• _Problem details_:
Every line containing the word "globe" is to be copied from the data below.

• _The data_:
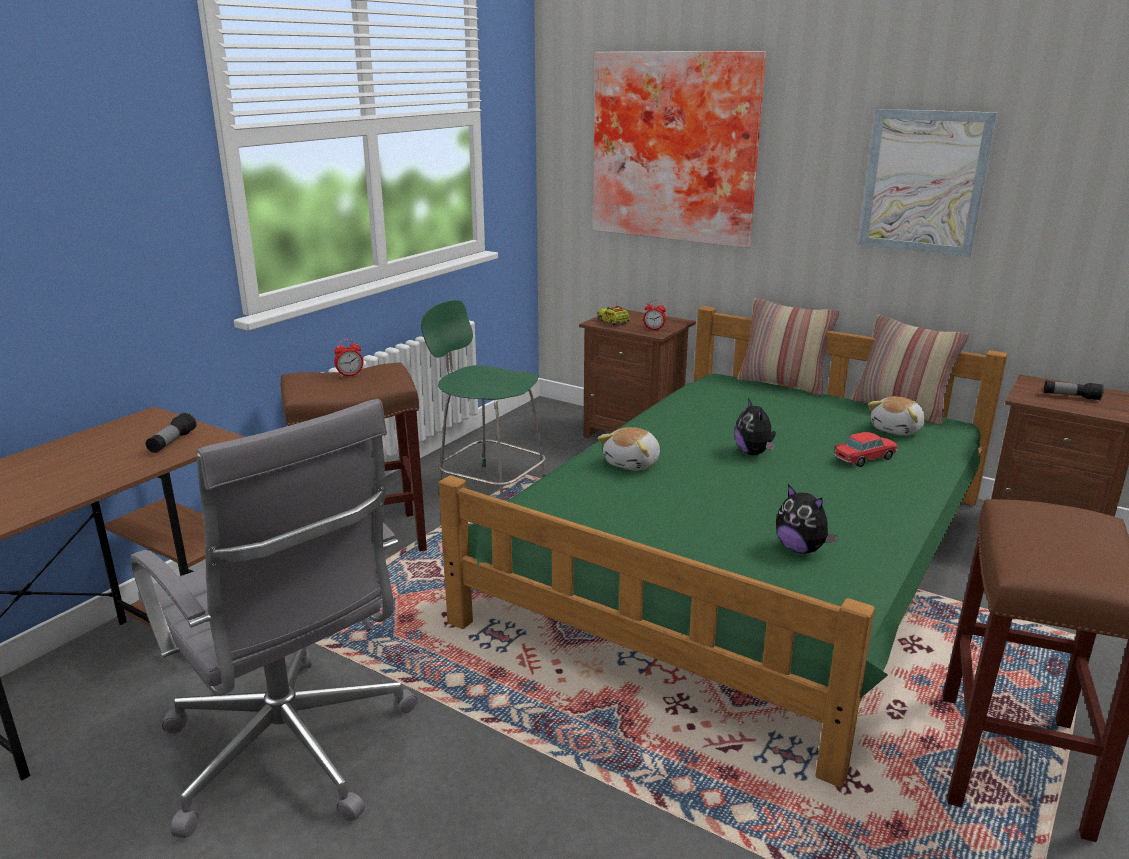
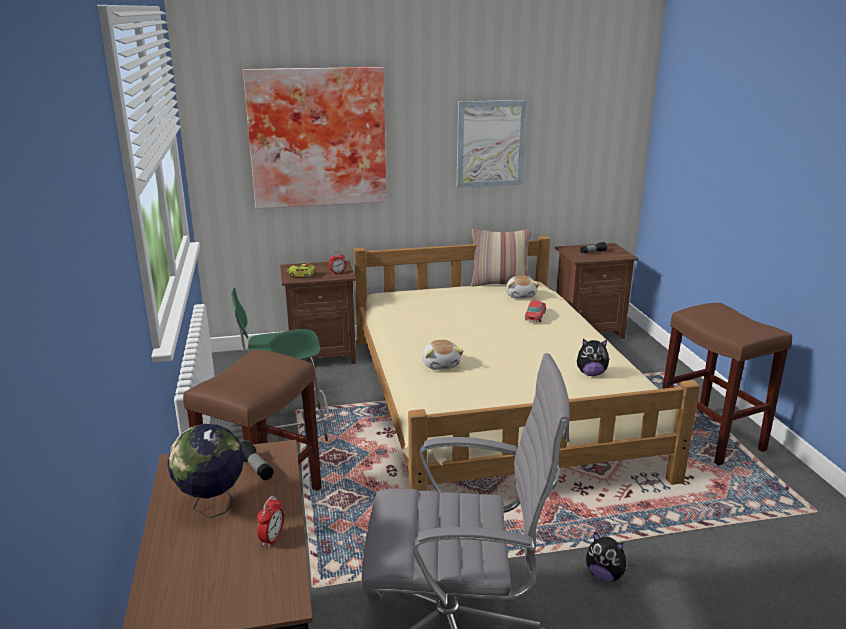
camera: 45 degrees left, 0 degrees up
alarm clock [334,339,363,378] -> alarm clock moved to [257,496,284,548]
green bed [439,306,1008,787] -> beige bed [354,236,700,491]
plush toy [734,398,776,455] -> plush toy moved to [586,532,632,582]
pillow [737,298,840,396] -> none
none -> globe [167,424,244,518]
--
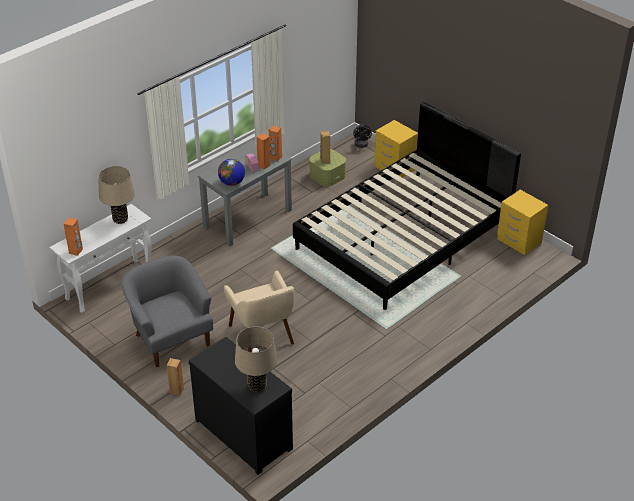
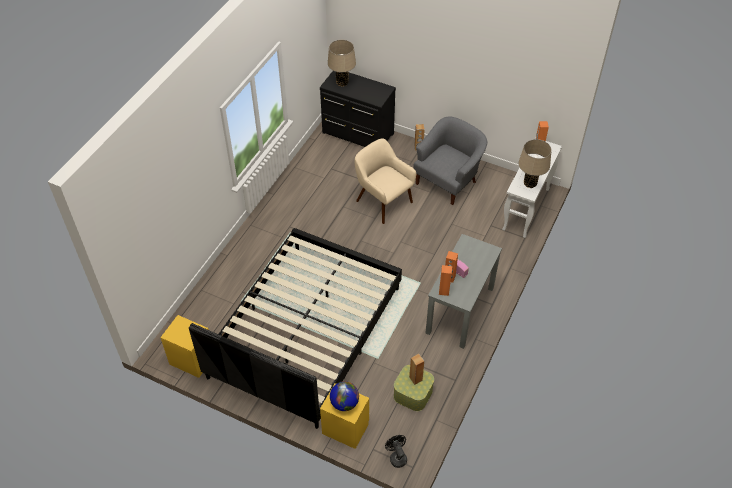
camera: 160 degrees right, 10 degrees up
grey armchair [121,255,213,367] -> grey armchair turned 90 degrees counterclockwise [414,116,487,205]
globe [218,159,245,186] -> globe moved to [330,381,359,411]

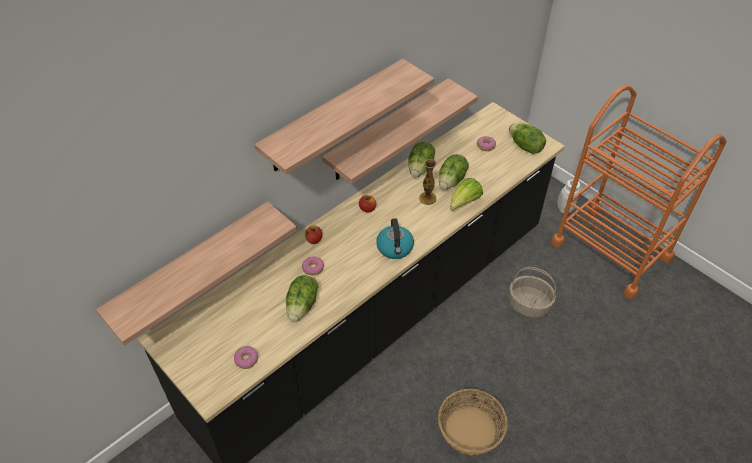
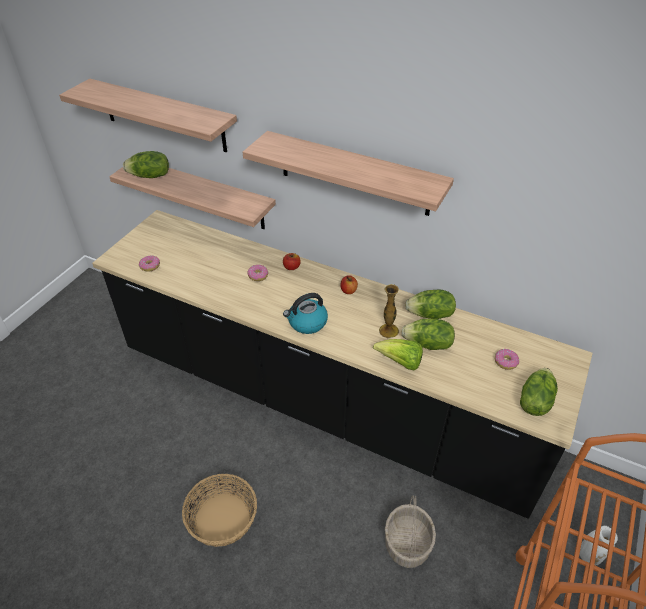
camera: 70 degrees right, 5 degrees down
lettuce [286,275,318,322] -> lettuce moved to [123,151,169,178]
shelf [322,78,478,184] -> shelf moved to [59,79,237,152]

• _Written solution_:
none -> globe [167,424,244,518]
globe [218,159,245,186] -> globe moved to [330,381,359,411]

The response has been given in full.